Letícia, estudante de medicina, percebeu uma lacuna significativa no estudo de doenças raras durante sua jornada acadêmica.
“Foi muito estranho entrar para medicina e ver que as pessoas não sabem muito sobre as doenças raras. É controverso. Na minha visão como pessoa com doença rara e acadêmica, essa é a importância da plataforma, já que poderá ser usada tanto para aprender quanto para pesquisa. Espero que ela motive os profissionais e estudantes da área da saúde, assim, no futuro vamos ter equipes multidisciplinares para lidar com as doenças de forma mais natural e produzir mais pesquisas científicas, afinal cuidamos de vidas”.
Há mais de duas décadas, Ana Braga convive com a narcolepsia, um diagnóstico que só veio depois de 12 anos desde o surgimento dos primeiros sintomas da doença. Graduada em Ciências Biológicas e mestra em Histologia e Morfologia pela Universidade do Estado do Rio de Janeiro (UERJ), contribui também na construção da plataforma. Para ela, o site representa mais do que apenas uma ferramenta de comunicação; é uma verdadeira revolução para pessoas que vivem com doenças raras.

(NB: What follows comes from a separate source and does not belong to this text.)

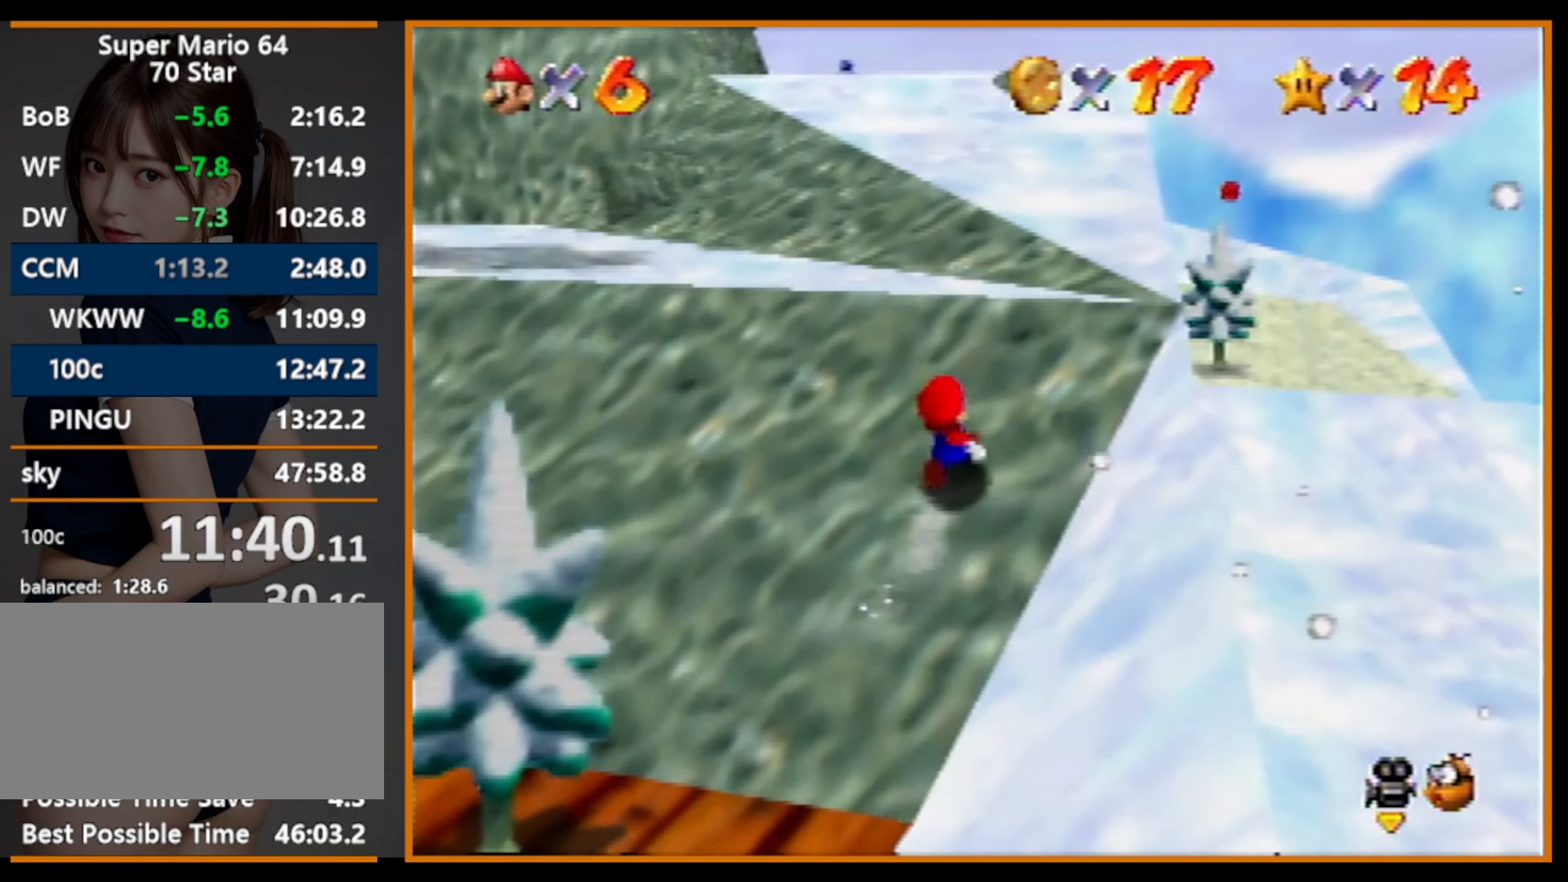
{"buttons": [], "left_stick": "up", "events": [[166, "A", "down"], [166, "B", "down"], [366, "A", "up"], [400, "B", "up"]]}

“É muito mais difícil lidar com a falta de informação do que com a doença. É daí que surge a ideia de fazer o Saúde Raras, que é uma plataforma séria e feita com a nossa participação, porque vivemos na pele isso. O legal da plataforma é que ela não tem o nome de doença rara, é saúdes raras, e isso nos dá uma esperança, já que estamos dentro de um contexto em que acordamos todos os dias sabendo que a doença não tem cura ou tratamento”.
Outras ações
Ao longo deste ano, estão previstas uma série de ações em conjunto ao lançamento da plataforma, incluindo a estruturação de uma disciplina da graduação multidisciplinar no primeiro semestre letivo. A sociedade civil será convidada para opinar sobre a estrutura do protótipo do site durante a agenda acadêmica e será feita ainda a divulgação do material produzido anteriormente nas redes sociais. Além disso, outro plano futuro envolve estabelecer um diálogo com agentes comunitários de Niterói, responsáveis pela atenção primária das doenças, iniciando um canal de contato direto entre a população e a universidade.